Bending Spoons, the Milan-based roll-up now steering AOL, Eventbrite and Vimeo, made its big entrance on Wall Street Wednesday as its stock started trading on the Nasdaq. The company sold 58 million shares at $29 each, listing under the ticker BSP. Early on, buyers sent the stock sharply higher, betting on the firm’s plan to bundle a cluster of legacy internet names into a single publicly traded heavyweight.

According to AP News, the offering pulled in about $1.7 billion in total, with Bending Spoons set to receive roughly $1 billion and the rest going to existing shareholders who sold stock into the deal. Bankers priced the shares above the initial marketing range, a signal that investor demand ran hotter than expected. The structure split proceeds between the company and insiders instead of operating as a purely primary fundraise.

How Bending Spoons Built Its Internet Empire

Founded in 2013 by three friends in Milan, Bending Spoons has grown by scooping up underperforming digital products and centralizing much of the heavy lifting at the group level. Over the years it has completed more than 50 acquisitions, a lineup that now includes Evernote, WeTransfer, Vimeo, Eventbrite and, most recently, AOL, as reported by TechCrunch. Management’s playbook leans on strict cost control, product overhauls and an aggressive push into subscriptions.

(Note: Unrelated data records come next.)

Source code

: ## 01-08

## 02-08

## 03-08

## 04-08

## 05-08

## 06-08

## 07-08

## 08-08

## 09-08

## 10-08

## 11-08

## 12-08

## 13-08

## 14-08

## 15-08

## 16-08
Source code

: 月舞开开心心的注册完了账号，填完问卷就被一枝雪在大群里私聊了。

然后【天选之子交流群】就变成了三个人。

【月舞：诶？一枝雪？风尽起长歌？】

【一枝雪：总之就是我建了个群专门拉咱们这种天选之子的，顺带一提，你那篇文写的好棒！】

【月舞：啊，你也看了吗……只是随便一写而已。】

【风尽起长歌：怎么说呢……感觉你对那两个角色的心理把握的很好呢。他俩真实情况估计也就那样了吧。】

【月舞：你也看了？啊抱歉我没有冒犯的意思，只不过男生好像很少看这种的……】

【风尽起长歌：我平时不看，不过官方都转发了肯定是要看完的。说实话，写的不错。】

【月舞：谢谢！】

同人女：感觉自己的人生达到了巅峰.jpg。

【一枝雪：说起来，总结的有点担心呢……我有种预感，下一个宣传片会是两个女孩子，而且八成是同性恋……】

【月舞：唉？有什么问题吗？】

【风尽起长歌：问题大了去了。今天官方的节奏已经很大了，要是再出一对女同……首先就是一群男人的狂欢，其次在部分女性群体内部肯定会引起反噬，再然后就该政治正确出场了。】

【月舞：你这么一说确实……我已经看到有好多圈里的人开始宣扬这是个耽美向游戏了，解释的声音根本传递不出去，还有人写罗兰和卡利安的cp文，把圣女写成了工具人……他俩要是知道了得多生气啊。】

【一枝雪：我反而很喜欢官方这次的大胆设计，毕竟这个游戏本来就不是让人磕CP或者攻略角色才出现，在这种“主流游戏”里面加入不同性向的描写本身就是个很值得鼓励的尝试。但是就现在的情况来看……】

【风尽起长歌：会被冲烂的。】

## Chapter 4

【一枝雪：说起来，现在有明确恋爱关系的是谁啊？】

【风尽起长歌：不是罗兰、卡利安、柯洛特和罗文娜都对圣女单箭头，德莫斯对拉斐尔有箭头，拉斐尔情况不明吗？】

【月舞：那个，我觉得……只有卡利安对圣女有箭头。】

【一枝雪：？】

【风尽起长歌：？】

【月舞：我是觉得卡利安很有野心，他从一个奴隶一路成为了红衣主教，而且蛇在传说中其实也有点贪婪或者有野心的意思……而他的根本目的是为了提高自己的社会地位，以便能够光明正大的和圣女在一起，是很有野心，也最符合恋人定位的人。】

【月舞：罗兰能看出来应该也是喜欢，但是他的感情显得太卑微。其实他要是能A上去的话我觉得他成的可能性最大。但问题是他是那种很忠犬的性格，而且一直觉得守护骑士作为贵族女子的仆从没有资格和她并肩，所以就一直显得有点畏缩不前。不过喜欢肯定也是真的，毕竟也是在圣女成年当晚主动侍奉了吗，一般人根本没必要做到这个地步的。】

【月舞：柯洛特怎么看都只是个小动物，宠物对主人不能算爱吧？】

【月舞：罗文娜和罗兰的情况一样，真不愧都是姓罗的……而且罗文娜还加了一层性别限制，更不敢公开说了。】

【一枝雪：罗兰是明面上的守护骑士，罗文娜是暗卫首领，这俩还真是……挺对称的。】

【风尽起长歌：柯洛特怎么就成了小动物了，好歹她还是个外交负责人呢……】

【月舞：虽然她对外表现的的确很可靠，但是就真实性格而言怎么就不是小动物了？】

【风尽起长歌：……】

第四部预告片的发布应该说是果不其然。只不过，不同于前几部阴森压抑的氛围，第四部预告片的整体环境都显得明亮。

Numbers From The Prospectus

In its registration statement with the U.S. Securities and Exchange Commission, Bending Spoons reported $601 million in revenue and net income of $27.5 million for the first three months of 2026. The company said its portfolio served more than 500 million monthly active users and about 9 million paying customers as of March. The filing also showed just under $4.4 billion of debt on the balance sheet and stated that management plans to put fresh IPO cash toward more acquisitions. These figures appear in the company’s prospectus filed with the regulator, according to SEC filings.

Investor Reaction And What It Means

Once BSP opened for trading, buyers rushed in. The stock jumped roughly 41% shortly after the first trade, lifting Bending Spoons to a market value in the mid $20 billions. That first-day pop capped a busy run of tech listings and underscored how much appetite there still is for profitable software roll-ups. AP News detailed the initial surge and the post-debut valuation.

What Comes Next

The prospectus says Bending Spoons plans to recycle much of the IPO haul into its ongoing acquisition strategy while also scaling subscription revenue across its brands. “We were about to attempt to create a world-class company with $40,000, a team of five, and a track record that read 0 for 1,” the filing notes, according to SEC filings. Analysts and employees will now be watching to see whether the company can keep integrating its recent purchases while managing its debt load, a concern highlighted by Axios. For Bending Spoons, the Nasdaq debut provides both fresh capital and a public market price tag to back its next round of deals.